Six Questions With Mayoral Candidate Mark Andrews
This series of questions and answers with some of the Minneapolis mayoral candidates is to give the GLBT community a glimpse of five of the candidates this year. Lavender selected five diverse candidates from the field of almost three dozen to give readers a taste of their ideas and philosophies. Six questions have been formulated to give these candidates a place to express their leadership styles and approaches to governance. These questions are on general topics because the GLBT community is as interested in safe communities, accountable government, and budget priorities as the rest of the greater Minneapolis community. Since Minneapolis is the largest city in the state and its downtown has many amenities used by the rest of the state, this mayor’s race affects people living outside its borders. Hopefully, this series will interest and inform your choice for mayor and stimulate discussions.
Mayor Rybak really pushed for making Minneapolis a more liveable city advocating for more public art, mass transit and community programs. How would your approach as mayor differ and what would be the theme for your term?
Mayor Rybak has done a tremendous job, and as mayor I will continue his legacy of building Minneapolis into a world-class city. Fundamentally my approach to the office of mayor will be energetic and collaborative. I want to be the mayor of Minneapolis, not the mayor of City Hall. I will focus directly on the big issues like making Minneapolis the greenest city in America, caring for every one of our children by working to eliminate our opportunity gaps, and creating an environment where workers and businesses can thrive. Mayor Rybak has done great work in these areas and I will do even more.

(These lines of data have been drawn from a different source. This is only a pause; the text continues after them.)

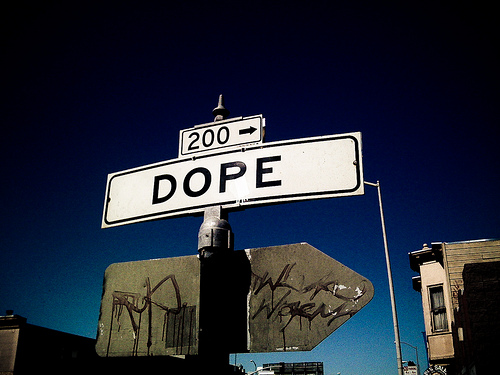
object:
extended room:
[416, 249, 456, 361]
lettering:
[188, 132, 200, 150]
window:
[427, 286, 451, 331]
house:
[408, 237, 500, 374]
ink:
[291, 306, 315, 322]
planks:
[442, 239, 500, 353]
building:
[407, 237, 499, 374]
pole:
[195, 91, 230, 373]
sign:
[90, 241, 375, 358]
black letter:
[151, 174, 176, 204]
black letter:
[182, 167, 211, 198]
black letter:
[218, 161, 246, 193]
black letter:
[256, 155, 283, 188]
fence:
[419, 246, 498, 373]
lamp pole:
[377, 185, 409, 373]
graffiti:
[251, 259, 344, 329]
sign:
[102, 131, 363, 230]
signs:
[177, 114, 264, 158]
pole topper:
[195, 196, 241, 259]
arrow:
[238, 126, 257, 136]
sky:
[5, 0, 496, 374]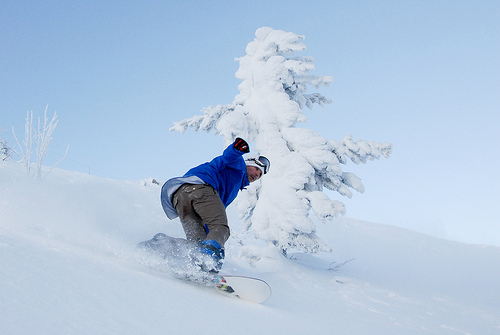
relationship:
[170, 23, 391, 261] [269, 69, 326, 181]
tree covered in snow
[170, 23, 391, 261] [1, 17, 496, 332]
tree covered with snow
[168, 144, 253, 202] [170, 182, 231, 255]
blue jacket over pants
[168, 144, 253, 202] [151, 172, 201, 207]
blue jacket over shirttail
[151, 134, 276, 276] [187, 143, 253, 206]
man in jacket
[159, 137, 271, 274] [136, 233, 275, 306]
man on board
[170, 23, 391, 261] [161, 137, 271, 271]
tree behind man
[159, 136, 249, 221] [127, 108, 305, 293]
blue jacket on person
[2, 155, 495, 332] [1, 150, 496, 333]
snow on ground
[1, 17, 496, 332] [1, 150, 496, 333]
snow on ground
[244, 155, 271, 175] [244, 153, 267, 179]
glasses with hat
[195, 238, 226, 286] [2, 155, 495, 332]
boot in snow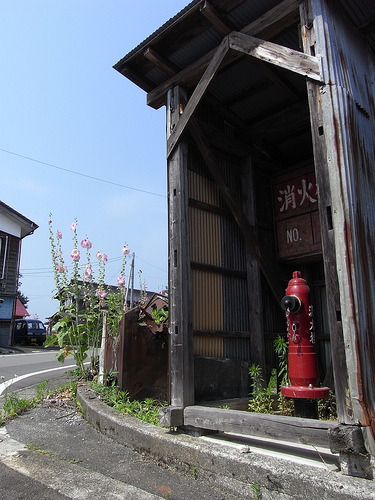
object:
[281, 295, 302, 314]
black knob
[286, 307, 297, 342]
chain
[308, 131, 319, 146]
ground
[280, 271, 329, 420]
fire hydrant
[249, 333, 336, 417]
weeds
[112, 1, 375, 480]
building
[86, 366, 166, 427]
grass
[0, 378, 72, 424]
grass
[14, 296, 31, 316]
van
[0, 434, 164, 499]
line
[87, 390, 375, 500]
sidewalk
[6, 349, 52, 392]
street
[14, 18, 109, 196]
sky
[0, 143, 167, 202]
power line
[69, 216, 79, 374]
stalk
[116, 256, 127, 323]
stalk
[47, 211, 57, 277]
stalk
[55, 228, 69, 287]
stalk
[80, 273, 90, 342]
stalk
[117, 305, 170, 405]
fence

The theme of my term will be threefold; opportunity, growth, and innovation. I am running because this city has been a place of tremendous opportunity for me–I want everyone in Minneapolis to have the same opportunities I did. I also want to make sure our city is growing and thriving; I will focus on adding 100,000 people to Minneapolis to increase our property tax base and make our city more livable.
Safe neighborhoods are important to all citizens but the GLBT community is especially sensitive on this issue. How would you work with police, community groups, and the city council towards making the city safer?
Safety matters. Everyone should not only be safe but also feel safe in our city. The key to safety is partnerships. Fundamentally, when Minneapolis has tackled a safety concern, when we as a city have been successful, it has been by working together. When I talk to Minneapolis residents, residents tell me collaboration works.
There are also legislative opportunities. I was deeply disappointed the anti-bullying bill was killed in the last legislative session, and as mayor I will be an active proponent of anti-bullying legislation next session
It is easy to talk about making Minneapolis safer. It is harder to make it happen. I will form the partnerships and work with our community to make it happen.
Block E hasn’t been a great success. What would you support doing with the site to make Hennepin Avenue a better venue?
I had concerns about Block E since its inception and I think it’s something that will take creative solutions. It’s simply too removed from the downtown population at the moment. One of the focuses of my campaign is growing the population of Minneapolis by 100,000 people and many of those residents will move downtown; the needs of our growing population will largely dictate how that space is utilized. It may simply be that we need to reimagine the space.
Mayor Rybak was an advocate for public spending on the Vikings’ stadium. If the Timberwolves, for example, began demanding a new arena, how would you deal with that situation?
Public spending is in itself not a bad thing as long as the city is investing the money wisely, the public is consulted, and we are not subsidizing corporate profits. I can see circumstances where the city has a role investing in public/private partnerships that substantially benefit the city of Minneapolis, but if the city does not get a significant return on our investment, I will vigorously oppose any such efforts. The devil is always in the details with public investments like these, but as mayor I will be vigilant in guarding public dollars to ensure they are being spent wisely.
The GLBT community members are taxpayers and as such we care about accountability for the city’s budget. How would you make sure we aren’t wasting money on duplicate programs or unproductive initiatives?
I think the issue of transparency and accountability is a huge concern in Minneapolis. US PIRG graded the city’s transparency as a D-; it’s totally unacceptable that residents don’t have easy access to basic documentation about how the city’s money is spent. As mayor I will work to encourage checkbook-level transparency so Minneapolis residents can be vigilant in keeping the city accountable.
The issue of duplication and lack of efficiency is an important one, and I think I can bring in a fresh perspective that will make it easier to identify and eliminate wasteful spending.
What direction do you think Minneapolis should take concerning energy use and affordability for residents and businesses?
One of the centerpieces of my campaign is making Minneapolis the greenest city in North America, and renewables play a big role. I’m the only candidate who has proposed a plan to get more renewable energy in Minneapolis. My NextStep proposal will put rooftop solar panels on municipal buildings across Minneapolis, reducing our reliance on dirty energy.
This isn’t campaign rhetoric for me–this is my record. I created our recycling program that we use today and as a private citizen was successful in making sure when Target Field was built that it would be the greenest ballpark in the world.